In this third installation about the various mental health resources that exist on Wake Forest’s campus, the University Counseling Center (UCC) is the final subject at hand. And what better way to examine the UCC’s impact on campus than by interviewing the very individuals who benefit from its services the most: Wake Forest students.
Between the Chaplain’s Office, the Office of Wellbeing and the Counseling Center, the UCC is the university office most commonly associated with mental health resources on campus.
This academic year, the UCC is home to a number of staff psychologists and counseling interns but is still forced to function without a full-time director. Similar to the Office of Wellbeing, the UCC is currently understaffed at 75% of work capacity and students have taken notice.
With such an emphasis placed on the physical health of students throughout this pandemic, a number of students are frustrated with the lack of attention the administration has given to offices dedicated to mental health support.
In an online petition posted on change.org, over 500 Wake Forest students requested two things: that the UCC remain fully staffed with no staff cuts and that more counselors be hired to “fully accommodate the needs of the students during this time.”
Three months after these demands were posted, no changes have been made.
This semester, the UCC is approaching mental health care provision from an equity standpoint. As stated on the Counseling Center’s website, “students who experience multiple barriers to accessing quality services outside the center will be prioritized to receive counseling services within the center.”
In other words, the UCC is encouraging students who have a record of receiving aid from mental health care providers from home to continue to see those therapists virtually. Additionally, the UCC is urging students who possess the financial means to seek help off campus to do so.
And for those who receive on-campus assistance from the UCC, that help is not always provided in a one-on-one setting.
Senior Gwyneth Lonergan has been a returning student at the UCC ever since her first year at Wake Forest.

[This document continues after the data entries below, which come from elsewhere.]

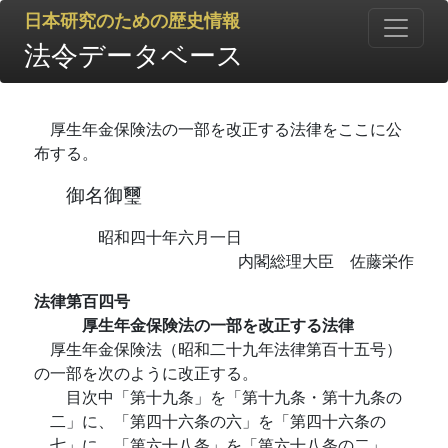
日本研究のための歴史情報
法令データベース
厚生年金保険法の一部を改正する法律をここに公
布する。
御名御璽
昭和四十年六月一日
内閣総理大臣 佐藤栄作
法律第百四号
厚生年金保険法の一部を改正する法律
厚生年金保険法（昭和二十九年法律第百十五号）
の一部を次のように改正する。
目次中「第十九条」を「第十九条・第十九条の
二」に、「第四十六条の六」を「第四十六条の
七」に、「第六十八条」を「第六十八条の二」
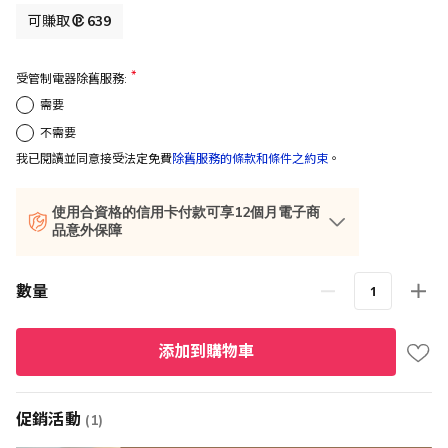
格
可賺取
639
受管制電器除舊服務:
需要
不需要
我已閱讀並同意接受法定免費
除舊服務的條款和條件之約束
。
使用合資格的信用卡付款可享12個月電子商
品意外保障
數量
添加到購物車
促銷活動
(1)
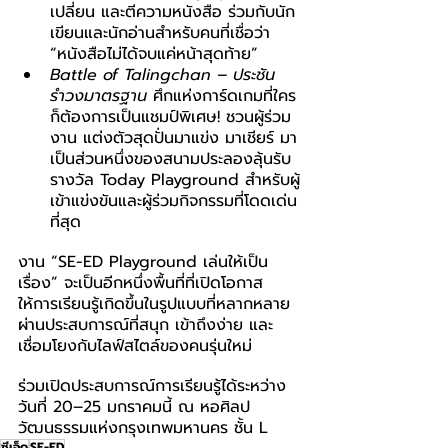
เปลี่ยน และตีความหนังสือ ร่วมกับนัก
เขียนและนักอ่านสำหรับคนที่เชื่อว่า 
“หนังสือไม่ได้จบแค่หน้าสุดท้าย”
Battle of Talingchan – ประชัน
รำวงมาตรฐาน 
ศึกแห่งการ์ดเกมที่ใคร
ก็ต้องการเป็นแชมป์พิเศษ! ชวนผู้ร่วม
งาน แต่งตัวสุดปั่นมาแข่ง มาเชียร์ มา
เป็นส่วนหนึ่งของสนามประลองลุ้นรับ
รางวัล Today Playground สำหรับผู้
เข้าแข่งขันและผู้ร่วมกิจกรรมที่โดดเด่น
ที่สุด
งาน “SE-ED Playground เล่นให้เป็น
เรื่อง” จะเป็นอีกหนึ่งพื้นที่ที่เปิดโอกาส
ให้การเรียนรู้เกิดขึ้นในรูปแบบที่หลากหลาย 
ผ่านประสบการณ์ที่สนุก เข้าถึงง่าย และ
เชื่อมโยงกับไลฟ์สไตล์ของคนรุ่นใหม่
ร่วมเปิดประสบการณ์การเรียนรู้ได้ระหว่าง
วันที่ 20–25 มกราคมนี้ ณ หอศิลป
วัฒนธรรมแห่งกรุงเทพมหานคร ชั้น L
ซีเอ็ด
SE-ED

For the first two-and-a-half years, Lonergan met regularly with a staff psychologist in the UCC. However, half-way through her junior year, the staff member left and Lonergan lost almost all forms of consistency.
Now, due to a lack of appointments caused by a decrease in work capacity and COVID-19 circumstances, Lonergan is participating in one of the many group therapy options that is being offered to students. But according to her, it is just not the same.
“They need to make first-timers a priority. The sad reality is, if someone has a negative first experience, they are never going to seek out the UCC again,” Lonergan said.
Sophomore Ansley Henderson knows very well how a negative first-time experience can drive students away from the support they need.
“I remember walking into the Counseling Center my freshman year in tears and being put on the schedule over two weeks later. There are just not a lot of appointments available,” Henderson said. “The one thing I like about the office is the fact that the appointments are free. But getting medication through the UCC has also been difficult for me … I just go off campus now.”
Despite their different experiences, both Henderson and Lonergan empathize with the UCC and the struggles they are facing throughout this difficult and unpredictable time.
“Ultimately, I know it’s not the Counseling Center’s fault, it’s the university’s [fault] with their understaffing,” Lonergan said. “They’re not prioritizing the Counseling Center even though they encourage students to seek out help and go to the Counseling Center.”
While a number of students have had mixed, or even negative, experiences with the UCC, many more report how wonderful their experiences with the office have been.
Junior Grace Sullivan compared and contrasted her pre- and post-COVID-19 experiences at the Counseling Center with a smile.
“Right now, even though I have had to talk with multiple counselors through the center, they have really been working to find time for me,” Sullivan said. “I will say though, if you do not connect with them early in the semester, it is almost impossible to find time to get in if you are really struggling.”
To combat this very problem, the UCC is hosting drop-in appointments for first-time visitors and students who require “brief, solution-focused support.”
However, the best way to address the ongoing lack of readily available appointments to students is still by allocating more funding to the UCC and providing Wake Forest students, faculty and staff with the help they so desperately need.
“Don’t be afraid to reach out and ask for help,” said sophomore Marilla Morrison when asked if she had any advice for students considering visiting the UCC. “They are so welcoming and all they want to do is help you through what you are going through.”